There were two reasons for this poor performance. The first one is that JSON is a row-oriented structure, which in this case means that even if we build the view using a single array, the whole JSON row needs to be read every time. The size of some rows was enormous, and both Spark and Hive had problems reading them.
I previously mentioned the second issue: GZIP compression. The difference between GZIP and SNAPPY is that the first one is not splittable at all, and the second one is built using splittable blocks. On our platform, we are trying to keep file sizes on HDFS big so as not to clutter the HDFS metadata. This means that when Spark reads a file created by us — which are 2–4 GB in size — it has to read all HDFS blocks on one executor. Of course, this often ended up exceeding executor memory, quickly followed by failure. But even if it did succeed, it was too slow, because it wasn’t using the benefits of distributed processing. Spark was processing everything on one or few executors and wasn’t using the total power of the system
After that spectacular failure, we were thinking about replacing views with tables and creating daily scheduled transformations for each table. But we didn’t even start this process, because there were over twenty views at that time, and that number was still rising. So if we took this approach, we would have to create and maintain over twenty additional flows each day. Maintaining these jobs would be a huge extra load for our team, and the potential maintenance effort required by this approach could eat into the time allocated for our development work if and when there was any sort of infrastructure failure.
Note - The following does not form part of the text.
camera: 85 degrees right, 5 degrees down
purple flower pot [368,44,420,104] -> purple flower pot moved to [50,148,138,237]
In the end, we came up with an idea of how to reap the benefits of both formats, JSON and parquet: we simply used them both.
The first step of the data ingestion pipeline stayed the same as described in the previous section, i.e., reading the data from the API and saving JSON files to HDFS. Then, to resolve the performance issues, we added an additional step in the pipeline: we derived the current schema from all the data we had up until this point in time. Using that schema, we read the newest JSON files daily and saved them to another location as parquet files with the schema defined.
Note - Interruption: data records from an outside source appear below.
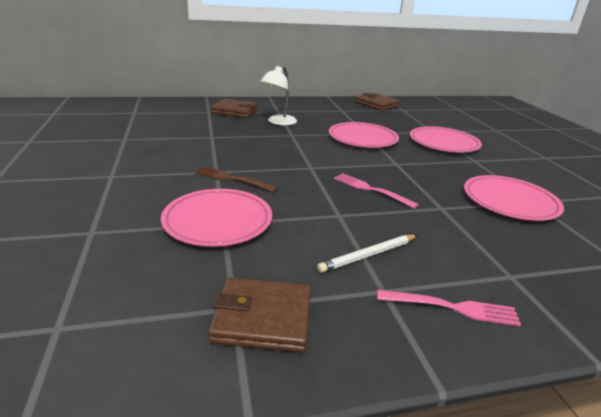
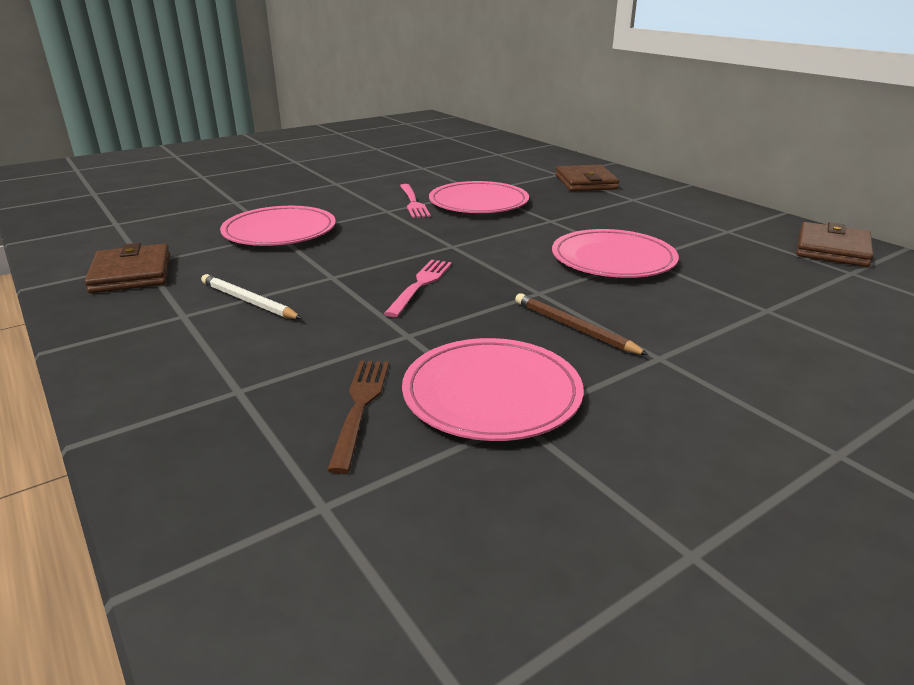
camera: 70 degrees right, 0 degrees up
brown fork [194,166,278,192] -> brown fork moved to [327,361,389,474]
white lamp [260,66,297,126] -> none
pink fork [377,290,521,326] -> pink fork moved to [400,184,431,218]
pink plate [410,126,482,152] -> pink plate moved to [429,181,529,213]
none -> brown pencil [515,293,649,355]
This simple design gives us the performance we want, and we’re also not prone to lose any data In the JSON files we store everything we get from the API, and even if someone adds a new field to the API response, we can update the schema for the parquet creation job, and rerun it for the whole dataset. Of course, because of the data volume, this particular job costs a lot, because we have to scan the table and copy it all at once. But it’s not something that has to be run very often.
As a point of comparison, for the views we built on top of the JSON data, the whole dataset was scanned every time the view was queried. Also, with this new solution, we can easily build views on top of the parquet data, with all benefits that parquet gives. Most views are built on only one array from the root level of the nested structure. This means every time a user queries one view, he reads only around 5% of the data stored in one row. Of course, the performance benefit of this change was enormous. Now users can query the data we serve for them with no unexpected failure, and with good query speed.
One last important note is that this approach reduced the number of batch jobs we run to only two. This greatly reduces the time we have to spend on maintenance because if there are any issues, we don’t have to re-run several dozen jobs, just the two.
By understanding both the data and performance requirements of this particular big data ingestion problem, we were able to iterate on potential designs until we arrived at an optimal solution for our client. We achieve the desired data redundancy with the compressed JSON files, high-performance queries with parquet tables and views, robustness to schema changes,and low maintenance cost. The final solution, described in this post, includes a combination of Kafka, Spark, Scala, HDFS, and parquet tables and views.